'Creating' database means a coherent collection of data with inherent meaning, used for future application. Database is a general repository of voluminous information or records to be processed by a programme.
Databases are broadly classified as generalized databases and specialized databases. Structural organisation of DNA, protein, carbohydrates are included under generalized databases. Databases of Expressed Sequence Tags (ESTs), Genome Survey Sequences (GSS), Single Nucleotide Polymorphisms (SNPs) sequence Tagged sites (STSs). RNA databases are included under specialized data bases.
Generalized databases contain sequence database and structure databases.
a. Sequence databases are the sequence records of either nucleotides or amino acids. The former is the nucleic acid databases and the latter are the protein sequence databases.
b. Structure databases are the individual records of macromolecular structures. The nucleic acid databases are again classified into primary databases and secondary databases.
Primary databases contain the data in their original form taken as such from the source eg., Genebank (NCBI/USA) Protein, SWISS-PROT (Switzerland), Protein 3D structure etc.
Secondary databases also called as value added databases contain annotated data and information eg., OMIN - Online Mendelian Inheritance in Man. GDB - Genome Database - Human.
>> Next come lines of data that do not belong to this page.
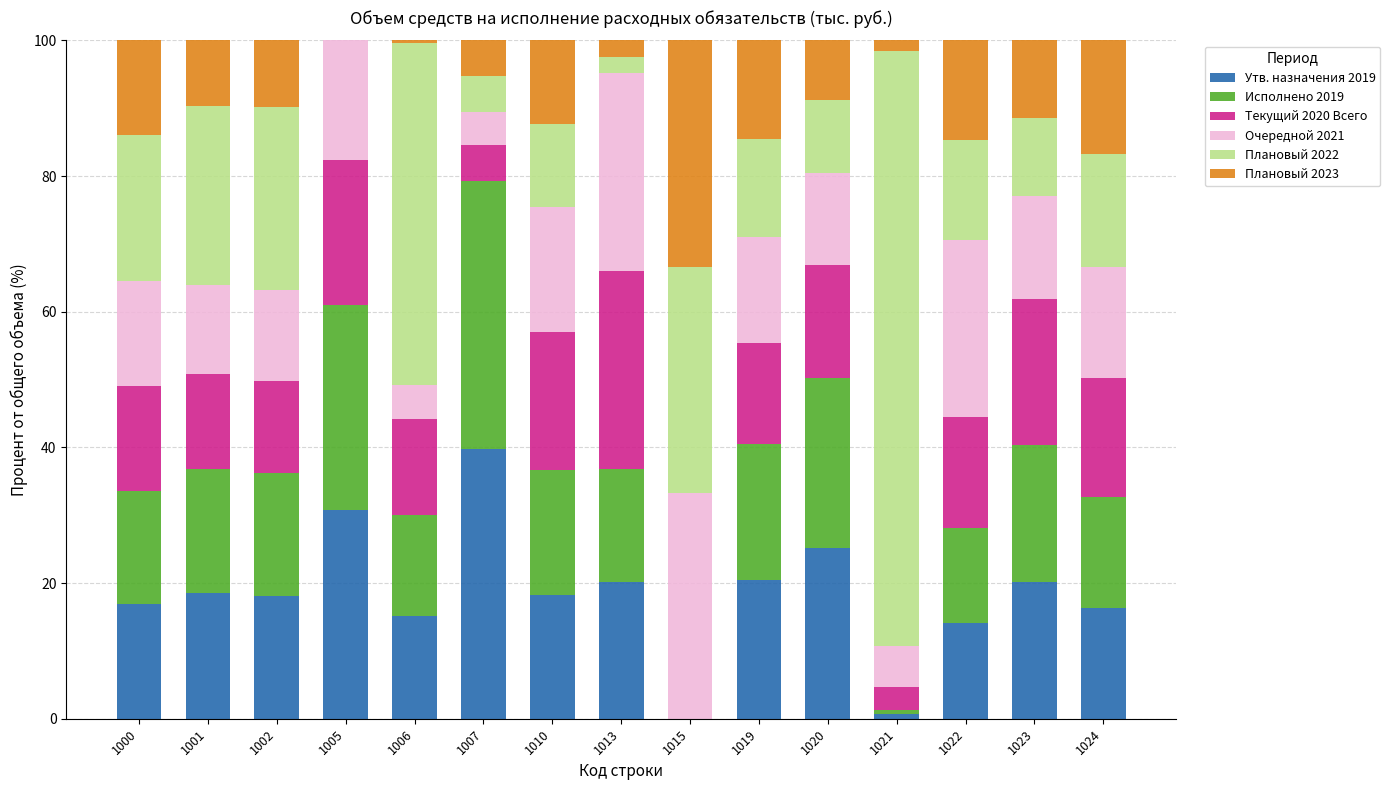

The value of Утв. назначения 2019 at 1010 is 25.4. True or false?

False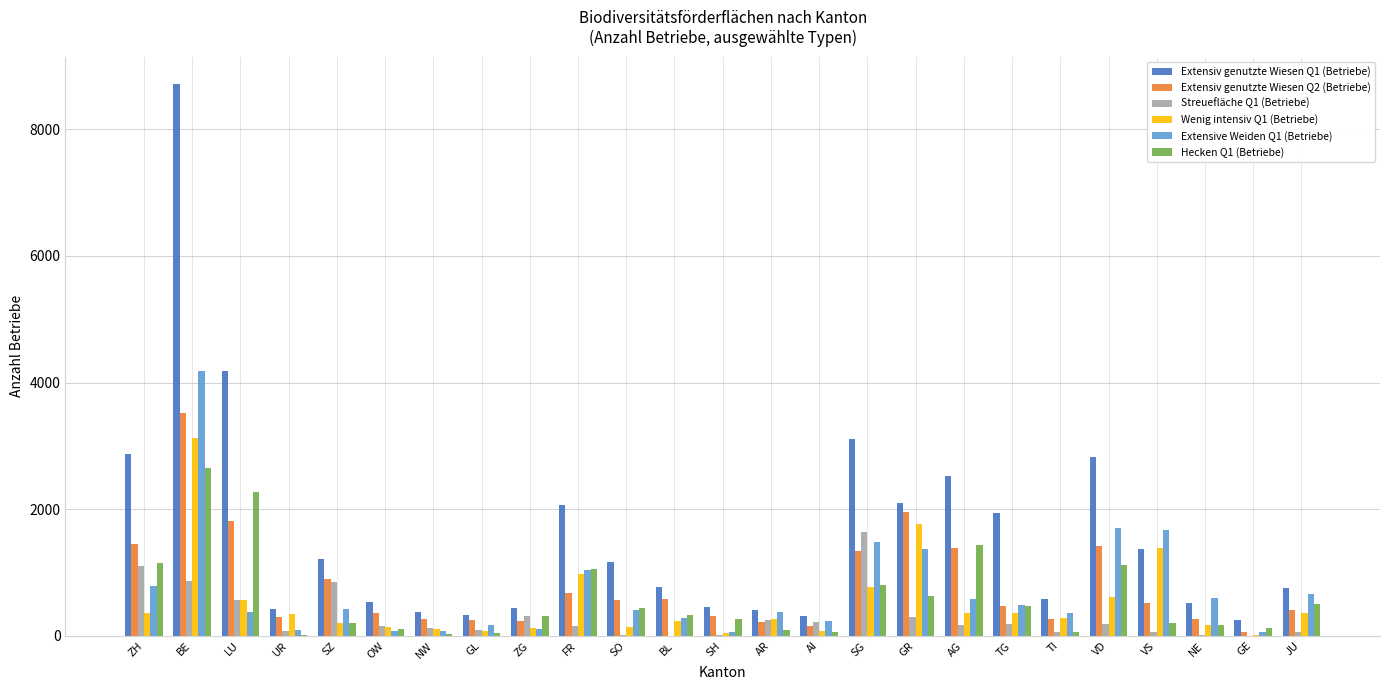

What is the total value across all series at SG?

9143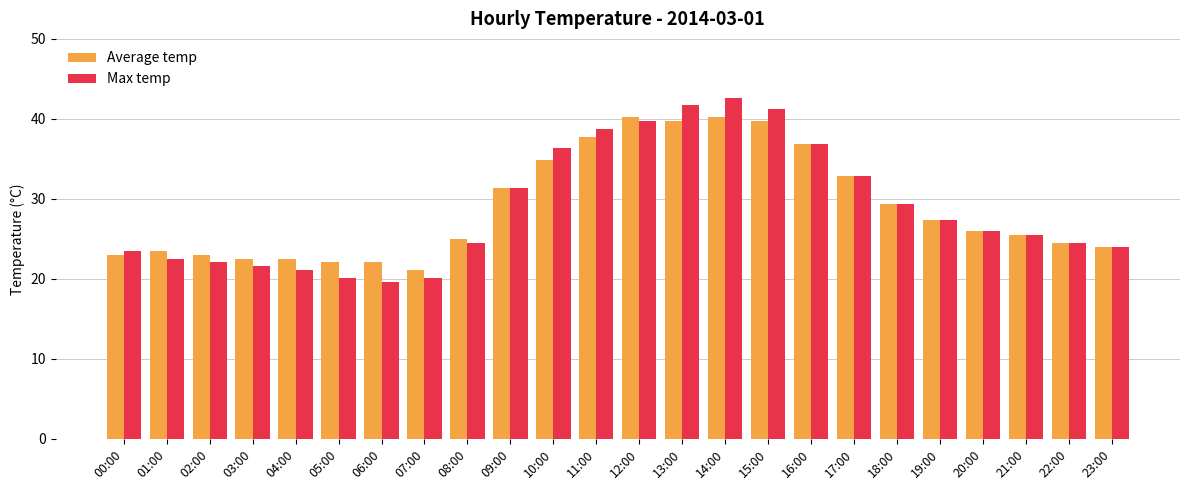

What are all the series names shown in the legend?

Average temp, Max temp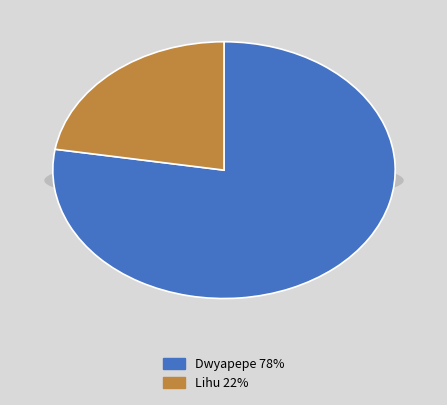

Approximately how many times larger is the value at Dwyapepe compared to Lihu?

3.5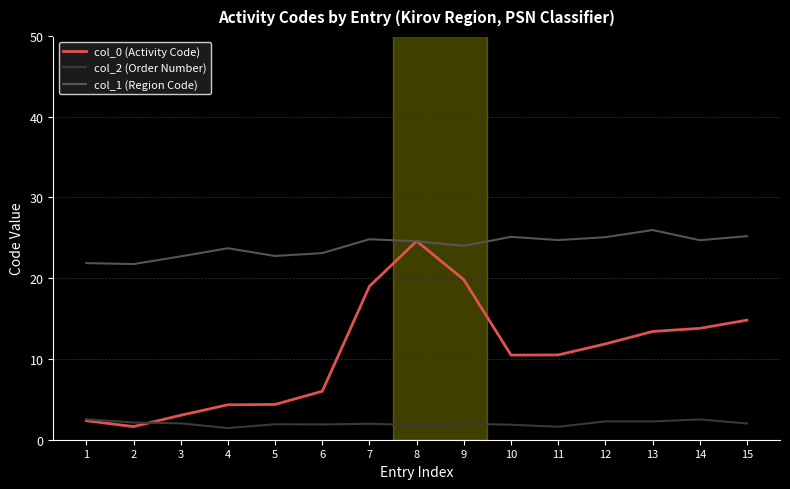

Is this an area chart (filled region under the line)?

No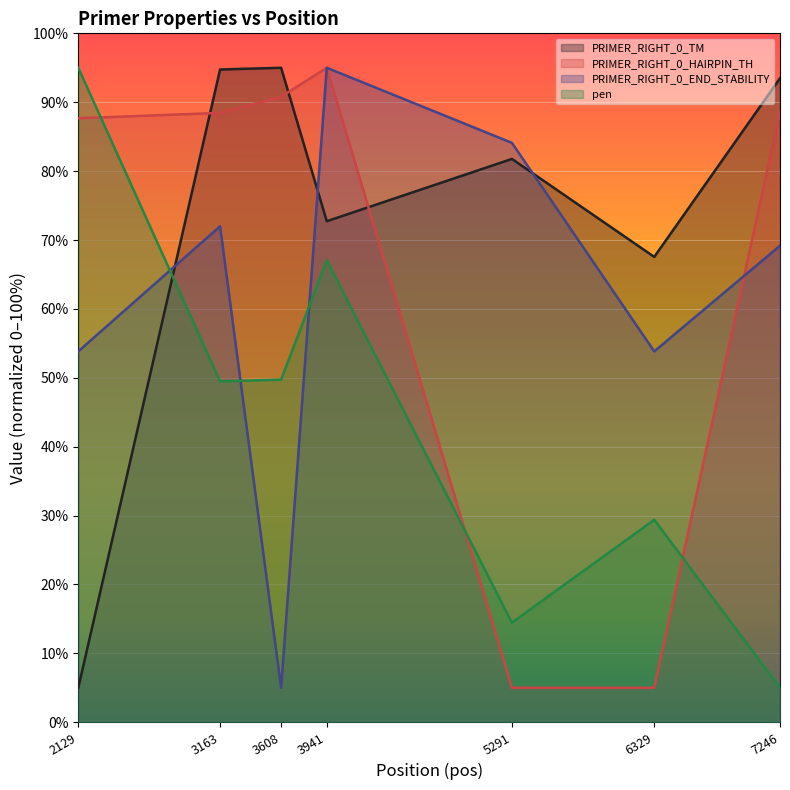

What is the average value of the PRIMER_RIGHT_0_END_STABILITY series?

61.8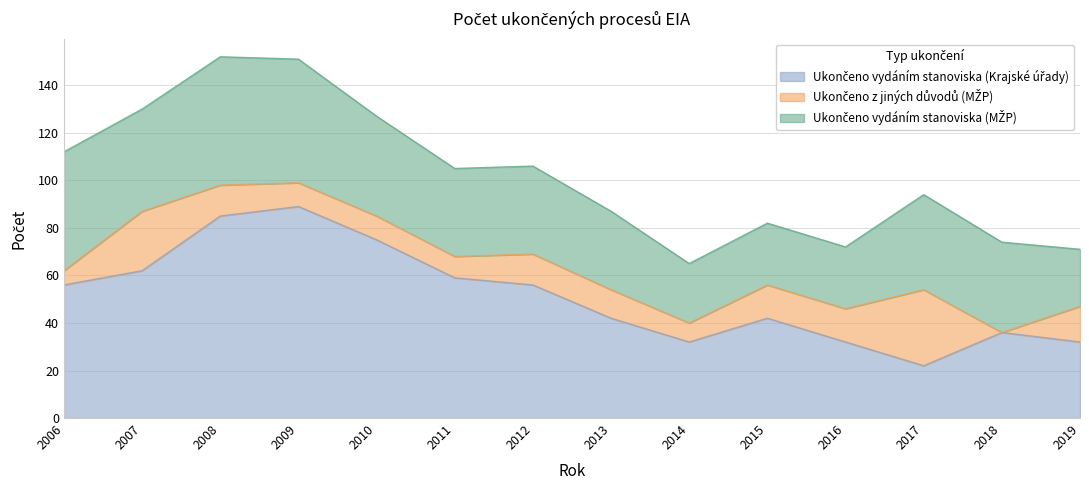

True or false: Ukončeno vydáním stanoviska (Krajské úřady) has more than 2 interior local peaks.

True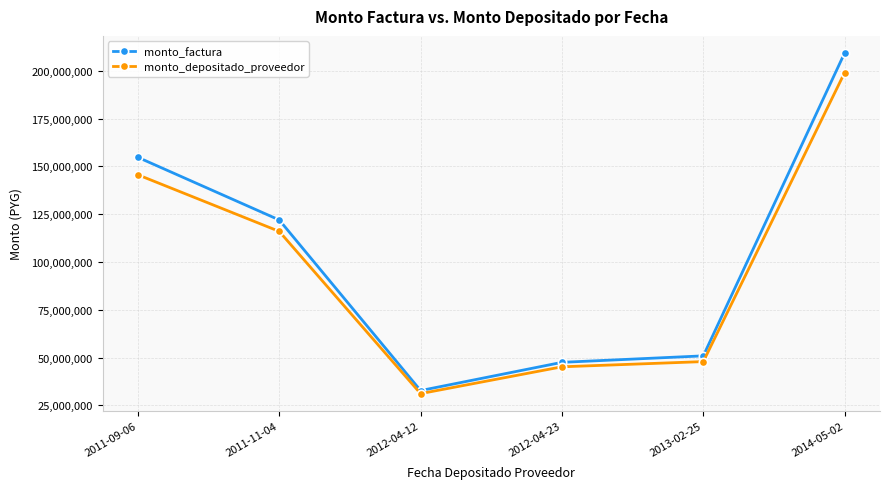

What is the label of the 1st point from the right?

2014-05-02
European Molecular Biology Laboratory (EMBL) ; National Centre for Biotechnology Information (NCBI) and DNA data bank of Japan (DDBJ) are the three premier institutes considered as the authorities in the nucleotide sequence databases. They can be reached at
www.ebi.ac.uk/embl (for EMBL)
The protein sequence databases elucidate the high level annotations such as the description of the protein functions ; their domain structure (configuration), amino acid sequence, post-translational
modifications, variants etc. SWISS-PROT groups at SIB (Swiss Institute of Bioinformatics) and EBI (European Bioinformatics Institue) have developed the protein sequence databases. SWISS-PROT is revealed at http://www.expasy.ch/sprot-top.html.
The genome of an organism can be split up into different sized molecules by a technique called electrophoresis. When DNA of an organism is subjected to electrophoresis they migrate towards the positive electrode because DNA is a negatively charged molecule. Smaller DNA fragments move faster than longer ones. By comparing the distances that the DNA fragments migrate, their number of bases could be distinguished. The sequence of bases in the DNA fragments can be identified by chemical / biochemical methods. Nowadays automated sequencing machines called sequenators are developed to read hundreds of bases in the DNA. TheDNA sequence data are then stored in a computer accessible form.
A DNA library is a collection of DNA fragments, which contains all the sequences of a single organism.
In cDNA copies of messenger RNA are made by using reverse transcriptase enzymes. The cDNA libraries are smaller than genomic libraries and contain only DNA molecules for genes.
In the representation of either the nucleotides or the proteins, IUB/ IUPAC standards are followed. The accepted amino acid codes for proteins are given below.
A-Alanine B-aspartate / asparagines C-Cystine D-Aspartate
E-Glutamate F-Phenylalanine G-Glycine H-Histidine
I-Isoleucine M-Methionine K-Lysine N-asparagine
P-Proline Q-Glutamine R-Arginine S- Serine
T- Threonine Z-Glutamate/glutamine X-any *-Translation stop
-gap of indeterminate length.
The nucleic acid codes as follows (FASTA format)
A-adenosine B-GTC C-cytidine D-GATG-guanosine
R- Purines (guanine, adenine) T- Thymidine
Y- Pyrimidines (thymidine, cytosine) U-UridineH - ACT
V-GCA N-AGCT B-GTC D-GAT
-gap of indeterminate length.
To specialize in bioinformatics, knowledge of both biology and information computer technology is required. A biologist needs to know programming, optimization (code) and cluster analysis, as they are bioinformatics methods. The biologists should also be familiar with key algorithms (set of steps). The languages, which help in bioinformatics, are C, C++, JAVA, FORTRAN, LINUX, UNIX etc. Besides knowledge of ORACLE database and Sybase are essential. On the mathematical part knowledge of calculus and statistical techniques are needed. Knowledge of CGI (common gateway interface) scripts is also needed. With the above, a bioinformaticist could collect, organize, search and analyze the biological data viz., the nucleic acids and protein sequences.
1. It helps to understand gene structure and protein synthesis.
2. It helps to know more about the diseases.
3. It helps to understand more about the fundamental biology and the thread of life, - the DNA.
4. It paves the way for the medical and bio engineering applications.
5. It helps to apply the biophysical and biotechnologicl principles to biological studies. In turn, it will help to design new drugs and new chemical compounds to be used in health and environmental management respectively.